Early Monday morning satellite photo shows storms across the Atlantic from Africa to the coast of Florida. (NOAA satellite photo)

A tropical depression is likely to develop from a low-pressure system designated Invest 99-L crossing the eastern Caribbean, the National Hurricane Center reported Sunday in its 8 p.m. update.

The system, which poses little threat to the U.S. Virgin Islands, is just one of several the NHC is tracking as the 2020 Atlantic hurricane season reaches its traditionally busiest and most dangerous month.

The NHC gave the system a 70 percent chance of further development in the next 48 hours and an 80 percent chance of development within the next five days as it heads westward, reaching the central Caribbean on about Tuesday and then the western Caribbean by midweek.

This system poses no threat to the Virgin Islands as the models show a general westward track taking the system to the south of Jamaica by Tuesday night and into Central America by Thursday.

Meanwhile, a westward-moving tropical wave over the eastern Atlantic Ocean, several hundred miles southwest of the Cabo Verde Islands is producing limited shower activity, and any development of this system should be slow to occur due to unfavorable environmental conditions, the NHC said.

Yet another tropical wave is over the eastern Atlantic Ocean just southwest of the Cabo Verde Islands.
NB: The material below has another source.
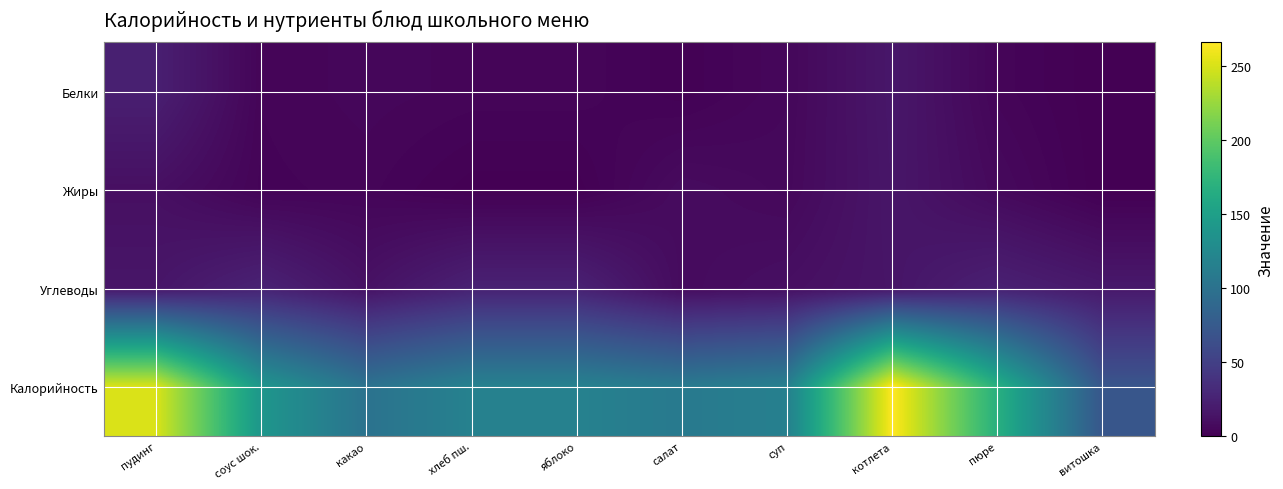

How many data points does each series have?

10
This system is expected to move very slowly for the next several days, and some development is possible early next week over the eastern or central tropical Atlantic. There is a medium chance of development through five days, the center’s meteorologists predicted.

To the northwest of the Caribbean, on the Florida coast, satellite and radar images indicate that an area of low pressure is developing a couple of hundred miles east of Jacksonville. Environmental conditions appear conducive for some additional development, and a tropical depression is likely to form by the middle of the week while the system moves northeastward or east-northeastward, initially parallel to the southeastern coast of the U.S. and then away from land.
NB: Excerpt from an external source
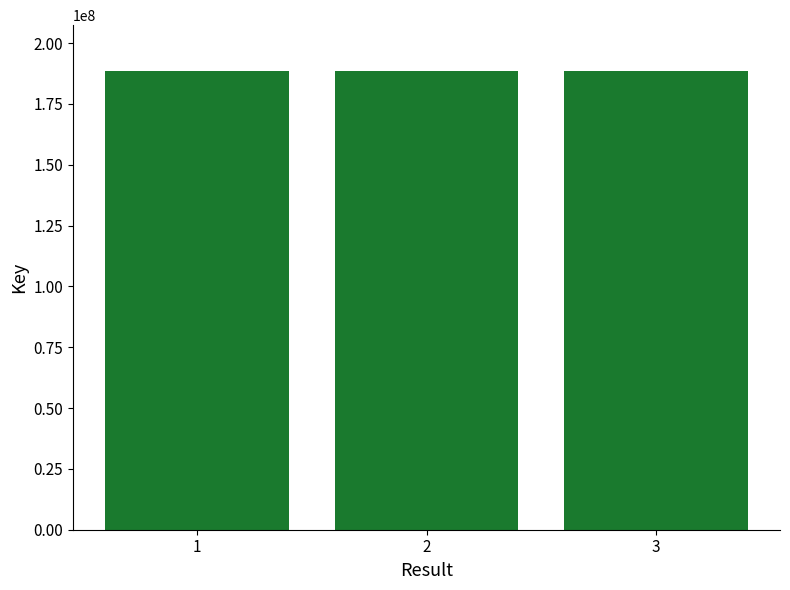

Does the chart contain any negative values?

No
And finally, the NHC expects a new tropical wave to emerge off the coast of Africa in a couple of days, the agency reported Sunday. Gradual development of this system will be possible through the end of the week while it moves slowly westward over the far eastern tropical Atlantic Ocean.

The NHC gave this system no chance of development within the next 48 hours, but a 30 percent chance within the next five days.